A President Convicted of Rape Sends Seismic Change Throughout this Small Country
Dear Engaged Bystander: On Thursday, December 30, 2010, a former president of Israel was convicted of two counts of rape. This is the first time that any head of government of any democratically led country was convicted of such charges.
The decision was seen as a “mixed blessing” by many in Israel. While the decision showed that all citizens are equal before the law (even a former president of the country), the country is also deeply disgraced by his actions. However, victim rights advocates described the decision as a “generational shift in society that has historically indulged the machismo of its leading men.” The impact of the trial has already been seen by many working with victims. For example, staff at the Tel Aviv Rape Crisis Center said that there has been a spike in the number of calls to the organization’s hotline. Government reports show that the number of complaints of sexual abuse increased by 40 percent from 2009 to 2010.

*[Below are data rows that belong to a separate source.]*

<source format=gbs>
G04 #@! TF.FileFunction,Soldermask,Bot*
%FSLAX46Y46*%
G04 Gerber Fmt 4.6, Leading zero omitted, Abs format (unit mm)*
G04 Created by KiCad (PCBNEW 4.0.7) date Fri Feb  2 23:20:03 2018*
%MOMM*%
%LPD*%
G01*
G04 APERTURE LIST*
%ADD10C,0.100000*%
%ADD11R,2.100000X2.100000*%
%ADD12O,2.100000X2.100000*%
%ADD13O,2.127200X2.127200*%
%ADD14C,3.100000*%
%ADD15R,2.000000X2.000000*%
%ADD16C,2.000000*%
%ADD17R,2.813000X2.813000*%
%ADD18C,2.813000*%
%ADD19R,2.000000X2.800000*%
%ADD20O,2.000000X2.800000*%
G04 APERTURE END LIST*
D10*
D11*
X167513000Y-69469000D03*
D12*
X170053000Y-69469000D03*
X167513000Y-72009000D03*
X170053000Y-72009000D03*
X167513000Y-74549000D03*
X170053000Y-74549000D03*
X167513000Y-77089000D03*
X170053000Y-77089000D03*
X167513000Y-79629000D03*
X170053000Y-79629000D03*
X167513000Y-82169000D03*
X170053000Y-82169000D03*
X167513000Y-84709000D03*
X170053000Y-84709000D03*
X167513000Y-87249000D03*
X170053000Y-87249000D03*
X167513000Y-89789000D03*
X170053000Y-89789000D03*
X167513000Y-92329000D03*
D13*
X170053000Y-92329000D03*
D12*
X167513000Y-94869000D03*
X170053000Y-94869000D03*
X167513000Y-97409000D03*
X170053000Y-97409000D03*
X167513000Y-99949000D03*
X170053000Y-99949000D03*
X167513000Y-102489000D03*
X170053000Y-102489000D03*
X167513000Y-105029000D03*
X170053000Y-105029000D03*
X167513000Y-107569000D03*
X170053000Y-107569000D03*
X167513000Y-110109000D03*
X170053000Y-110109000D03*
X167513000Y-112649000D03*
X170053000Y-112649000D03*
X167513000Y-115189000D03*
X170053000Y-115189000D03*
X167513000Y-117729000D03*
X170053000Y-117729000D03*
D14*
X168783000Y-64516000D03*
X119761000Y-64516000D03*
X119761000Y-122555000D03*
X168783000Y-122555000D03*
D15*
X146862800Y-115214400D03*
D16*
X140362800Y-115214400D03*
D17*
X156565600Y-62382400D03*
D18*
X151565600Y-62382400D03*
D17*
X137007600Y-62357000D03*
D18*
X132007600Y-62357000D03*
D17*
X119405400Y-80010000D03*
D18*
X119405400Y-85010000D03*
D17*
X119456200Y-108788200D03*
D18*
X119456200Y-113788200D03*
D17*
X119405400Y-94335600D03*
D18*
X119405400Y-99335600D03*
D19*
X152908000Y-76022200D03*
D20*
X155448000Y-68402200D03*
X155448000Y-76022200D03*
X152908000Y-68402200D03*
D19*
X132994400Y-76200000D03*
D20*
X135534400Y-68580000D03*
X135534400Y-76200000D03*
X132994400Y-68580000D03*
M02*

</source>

One of the most interesting political and legal shifts that may come out of this decision is that a number of victim advocates are petitioning “the attorney general to consider criminal charges for Katsav cronies who helped him keep a lid on his exploits.”

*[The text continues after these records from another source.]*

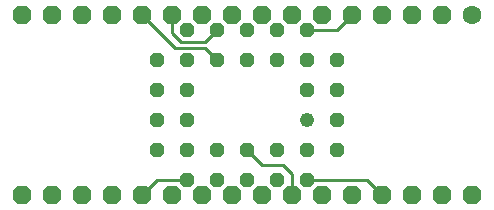
<source format=gbr>
G04 EAGLE Gerber RS-274X export*
G75*
%MOMM*%
%FSLAX34Y34*%
%LPD*%
%INTop Copper*%
%IPPOS*%
%AMOC8*
5,1,8,0,0,1.08239X$1,22.5*%
G01*
%ADD10C,1.600200*%
%ADD11P,1.732040X8X202.500000*%
%ADD12C,1.219200*%
%ADD13P,1.319650X8X292.500000*%
%ADD14C,0.254000*%


D10*
X393700Y165100D03*
D11*
X368300Y165100D03*
X342900Y165100D03*
X317500Y165100D03*
X292100Y165100D03*
X266700Y165100D03*
X241300Y165100D03*
X215900Y165100D03*
X190500Y165100D03*
X165100Y165100D03*
X139700Y165100D03*
X114300Y165100D03*
X88900Y165100D03*
X63500Y165100D03*
X38100Y165100D03*
X12700Y165100D03*
X12700Y12700D03*
X38100Y12700D03*
X63500Y12700D03*
X88900Y12700D03*
X114300Y12700D03*
X139700Y12700D03*
X165100Y12700D03*
X190500Y12700D03*
X215900Y12700D03*
X241300Y12700D03*
X266700Y12700D03*
X292100Y12700D03*
X317500Y12700D03*
X342900Y12700D03*
X368300Y12700D03*
X393700Y12700D03*
D12*
X254000Y76200D03*
D13*
X279400Y101600D03*
X254000Y101600D03*
X279400Y127000D03*
X254000Y152400D03*
X254000Y127000D03*
X228600Y152400D03*
X228600Y127000D03*
X203200Y152400D03*
X203200Y127000D03*
X177800Y152400D03*
X177800Y127000D03*
X152400Y152400D03*
X127000Y127000D03*
X152400Y127000D03*
X127000Y101600D03*
X152400Y101600D03*
X127000Y76200D03*
X152400Y76200D03*
X127000Y50800D03*
X152400Y25400D03*
X152400Y50800D03*
X177800Y25400D03*
X177800Y50800D03*
X203200Y25400D03*
X203200Y50800D03*
X228600Y25400D03*
X228600Y50800D03*
X254000Y25400D03*
X279400Y50800D03*
X254000Y50800D03*
X279400Y76200D03*
D14*
X279400Y152400D02*
X292100Y165100D01*
X279400Y152400D02*
X254000Y152400D01*
X177800Y152400D02*
X167640Y142240D01*
X139700Y149860D02*
X139700Y165100D01*
X139700Y149860D02*
X147320Y142240D01*
X167640Y142240D01*
X142240Y137160D02*
X114300Y165100D01*
X167640Y137160D02*
X177800Y127000D01*
X167640Y137160D02*
X142240Y137160D01*
X233680Y38100D02*
X241300Y30480D01*
X215900Y38100D02*
X203200Y50800D01*
X241300Y30480D02*
X241300Y12700D01*
X233680Y38100D02*
X215900Y38100D01*
X304800Y25400D02*
X317500Y12700D01*
X304800Y25400D02*
X254000Y25400D01*
X127000Y25400D02*
X114300Y12700D01*
X127000Y25400D02*
X152400Y25400D01*
M02*

</source>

If these petitions are successfully file and prosecuted, it would send a clear message that not only is rape and sexually harassment illegal, but it would send a clear message that staying silent about what you see and hear in others is also a crime. As someone who has worked to show the impact that bystanders can have in any situation, this would be a seismic shift for any country and especially one that is based in a military culture that often ignored the transgressions of its leaders. According to Yofi Tirosh, a lecturer in law and feminism at Tel Aviv University, “No longer will journalists and high-ranking colleagues of these powerful men say, ‘Oh well, it’s part of the privilege of being a high-ranking official.’ It’s a crime like every crime,”
This case, like many rape cases, is very complicated. Many cannot reconcile these charges with the incredible work Katsav has done for his country. Other wonder if these charges were made because Katsav is a Sephardic Jew, sometimes viewed as second class citizens. And others have said that he brought it on himself when he drew attention to the case when he claimed to be blackmailed by an employee and when he then refused the original plea bargin, insisting that his case go to trial.